As further discussed below, certain advantageous properties of the present disclosure relate to how steeply the different sections of a cutter for a dozing blade assembly are oriented relative to the ground. Since dozing blades themselves may have varying geometry, the values of the various face angles discussed herein can vary. While relatively small differences between face angles are contemplated herein, it should be noted that a difference between face angles of a middle body section and outer body sections which results from variations within manufacturing tolerances would not satisfy the intended understanding of “steep” versus “shallow.” Typically, either middle body section 44, or both of outer body sections 46, will be flat such that the corresponding face angle is about 0° for purposes of manufacturing economy, although as illustrated in FIG. 7 alternatives are contemplated. Except where a dozing blade mounting surface is purpose-built to obtain different effective face angles with flat cutter plates in service, or some other modification, such as wedge-shaped shims, is used, body sections 44, 46, 48 will not all be flat and define face angles of 0°.

INDUSTRIAL APPLICABILITY

Referring also now to FIGS. 9 and 10, there is shown a track-type tractor 100 having a track 102 coupled with a frame 106, and an implement system 105. A dozing blade assembly 10 similar to assembly 10 of FIGS. 1 and 2 is coupled with a set of push-arms 104 of tractor 100 and a tilt actuator 108. No lift or pivot actuators are shown, although tractor 100 might be thusly equipped. In FIG. 9, dozing blade assembly 10 is shown in a sectioned view as it might appear where the section plane passes vertically through assembly 10 approximately at a horizontal centerpoint, such that middle body section 44 of cutter 30 is visible within a slot 103 being formed in a substrate 101. In FIG. 10, assembly 10 is shown sectioned as it might appear where the section plane passes vertically through assembly 10 such that outer body section 46 is visible. Digging face segment 38 of middle body section 44 is oriented at a steep cutting angle 75 relative to a horizontal plane, for example from about 40° to about 55°. Digging face segment 40 of outer body section 46 is more shallowly oriented relative to the horizontal plane at an angle 77 which is from about 25° to about 45°.

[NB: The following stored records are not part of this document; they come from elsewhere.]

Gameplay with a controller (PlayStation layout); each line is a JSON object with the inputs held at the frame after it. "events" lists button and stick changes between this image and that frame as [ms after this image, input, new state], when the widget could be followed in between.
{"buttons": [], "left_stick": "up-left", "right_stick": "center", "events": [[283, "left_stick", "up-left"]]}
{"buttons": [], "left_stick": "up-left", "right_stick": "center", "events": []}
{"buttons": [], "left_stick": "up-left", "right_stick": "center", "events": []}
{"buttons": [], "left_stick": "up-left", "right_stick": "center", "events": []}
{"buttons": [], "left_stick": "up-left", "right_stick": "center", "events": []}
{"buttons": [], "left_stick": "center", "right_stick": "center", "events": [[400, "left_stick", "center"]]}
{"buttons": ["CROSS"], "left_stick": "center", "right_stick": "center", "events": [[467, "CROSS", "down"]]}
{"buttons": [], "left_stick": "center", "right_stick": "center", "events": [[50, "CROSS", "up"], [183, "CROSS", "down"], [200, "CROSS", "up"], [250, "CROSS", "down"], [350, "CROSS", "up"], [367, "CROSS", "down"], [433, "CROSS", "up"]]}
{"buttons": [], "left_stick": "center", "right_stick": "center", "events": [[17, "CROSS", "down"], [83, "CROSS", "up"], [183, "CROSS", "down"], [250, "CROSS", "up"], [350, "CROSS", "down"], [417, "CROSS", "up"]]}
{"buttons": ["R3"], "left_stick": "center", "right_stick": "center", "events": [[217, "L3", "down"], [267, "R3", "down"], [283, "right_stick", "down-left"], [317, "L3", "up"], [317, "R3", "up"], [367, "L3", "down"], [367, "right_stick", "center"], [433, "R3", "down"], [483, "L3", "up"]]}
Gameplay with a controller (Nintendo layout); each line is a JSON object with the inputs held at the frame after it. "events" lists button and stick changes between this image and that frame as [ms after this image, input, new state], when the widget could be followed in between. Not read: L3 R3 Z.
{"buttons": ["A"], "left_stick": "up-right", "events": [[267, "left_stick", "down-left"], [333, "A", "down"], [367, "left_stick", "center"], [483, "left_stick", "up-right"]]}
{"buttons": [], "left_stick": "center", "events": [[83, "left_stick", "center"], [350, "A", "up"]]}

It will be recalled that face angles 74 and 76 may differ from one another by about 20° or less. While the disclosed ranges for angles 77 and 75 overlap, and at their extremes could result in a difference between the face angles of greater than 20°, those skilled in the art will appreciate in view of the other teachings herein that face angles 74 and 76 may nevertheless be selected such that the difference between the face angles is about 20° or less. The term “about” is used herein in the context of conventional rounding to a consistent number of significant digits. Accordingly, “about 20°” means from 15° to 24°, “about “0°” means 0° plus 0.4° or minus 0.5°, and so on.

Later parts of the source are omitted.